Let $ABCDEF$ be a convex hexagon in which $AB=AF$, $BC=CD$, $DE=EF$ and $\angle ABC = \angle EFA = 90^{\circ}$. Prove that $AD\perp CE$.
Problem
Source: 2019 Baltic Way P13
Tags: geometry
MarkBcc168
18.11.2019 13:42
Draw circles $\odot(C,CD)$ and $\odot(E,ED)$. Clearly $AB,AF$ are tangents so $AD$ is the radical axis of these circles. Hence we are done.
RC.
18.11.2019 14:47
Ok not as elegant as above but, let \(P_1, P_2\) the feet of \(\perp\) from \(B, F\) on \(AC, AE\), clearly concurrent on \(AD\) by Sondat's theorem. Also, by PoP \(AP_1 \times AC = AP_2 \times AE = AB^ 2\), implying the conclusion.
timon92
20.11.2019 21:00
This problem was proposed by Burii.
amar_04
20.11.2019 21:21
2019 Baltic Way P13 wrote: Let $ABCDEF$ be a convex hexagon in which $AB=AF$, $BC=CD$, $DE=EF$ and $\angle ABC = \angle EFA = 90^{\circ}$. Prove that $AD\perp CE$.

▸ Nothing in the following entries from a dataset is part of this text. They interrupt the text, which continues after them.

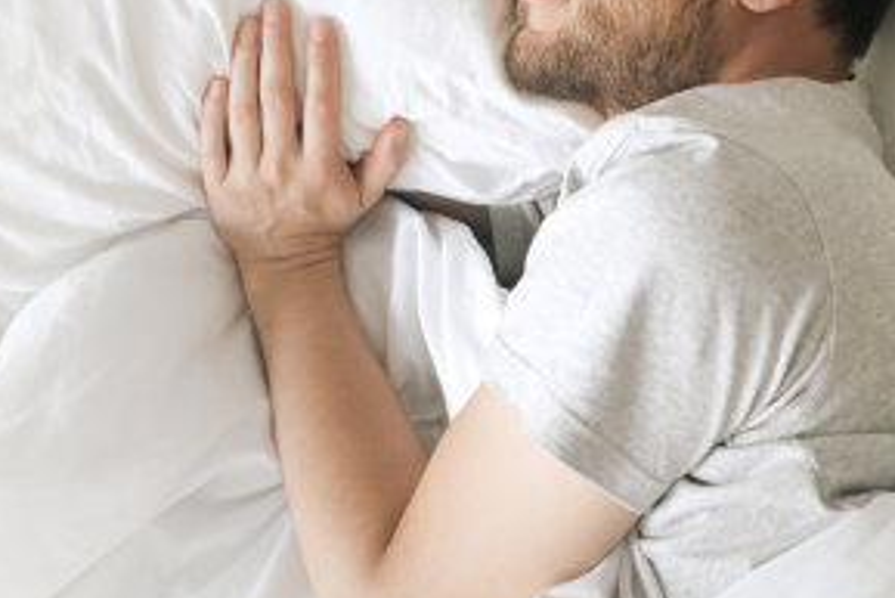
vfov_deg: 18.3
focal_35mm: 74
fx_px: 1841
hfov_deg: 27.3
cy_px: 124
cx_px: 536
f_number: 2.8
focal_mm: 35
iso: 1250
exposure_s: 1/250
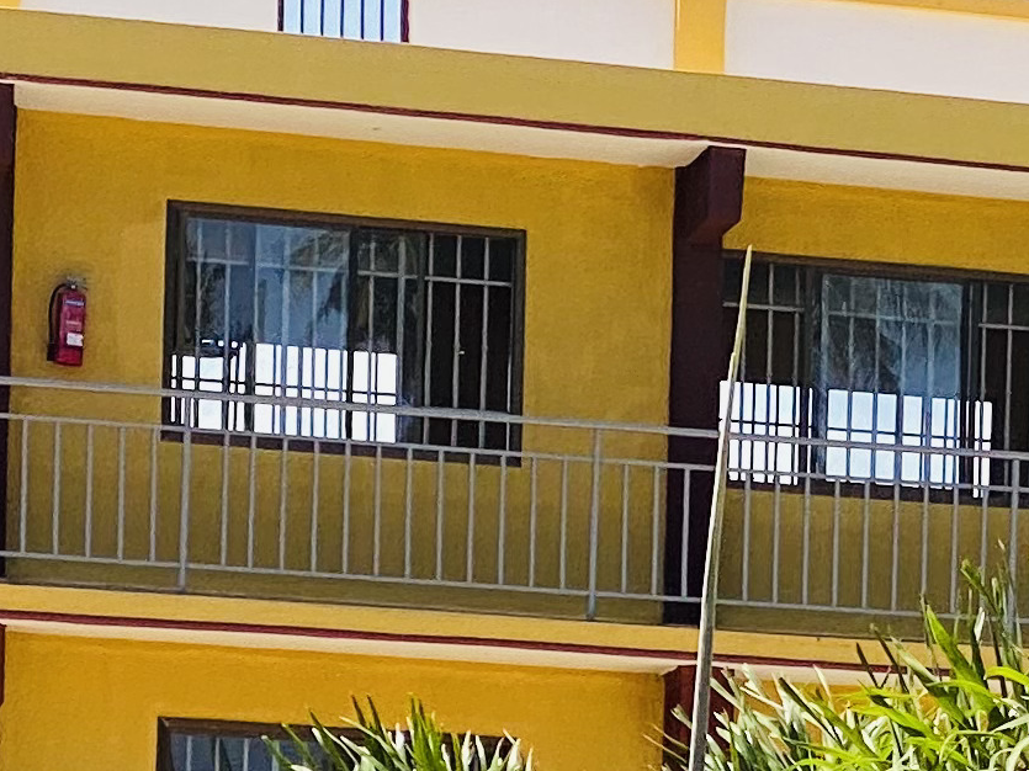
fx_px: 7460
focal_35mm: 251
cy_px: 1323
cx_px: 1979
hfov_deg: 7.6
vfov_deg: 5.8
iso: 20
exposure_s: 1/1229
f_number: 2
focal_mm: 6
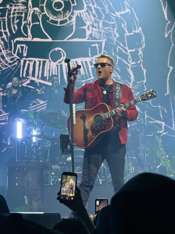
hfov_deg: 12.4
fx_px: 809
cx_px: 88
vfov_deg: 16.4
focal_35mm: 120
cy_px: 117
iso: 160
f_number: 2.8
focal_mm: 15.66
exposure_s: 1/99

$$(AC^2-AE^2)=(AB^2+BC^2)-(AF^2+FE^2)=(BC^2-FE^2)=(CD^2-DE^2)\implies AD\perp CE$$
AliAlavi
30.09.2022 19:01
let $w_1,w_2$ two circles with Centers $C,E$ and radius circle $BC,EF$. $AD\perp EC$ if we show $A,D$ are in common chord of $w_1,w_2$ point $D$ lie on two circles and $AB,AF$ are tangents from $A$ to $w_1,w_2$ and $AB=AF$. so $A$ lie on common chord of $w_1,w_2$ so $AD\perp EC$.
Attachments:
Geometry285
30.09.2022 19:25
A little more fleshed out. Let $\omega_1$ and $\omega_2$ denote the circumcircles of $FED$ and $DCB$ respectively. I claim that $A$ lies on the radical axis of $\omega_1$ and $\omega_2$. This is equivalent to the statement $pow(A,\omega_1) = pow(A,\omega_2)$ which is obviously true because $AE^2-FE^2=AC^2-BC^2$ by the original condition. Therefore $AD$ is the radical axis of $\omega_1$ and $\omega_2$, which implies the result.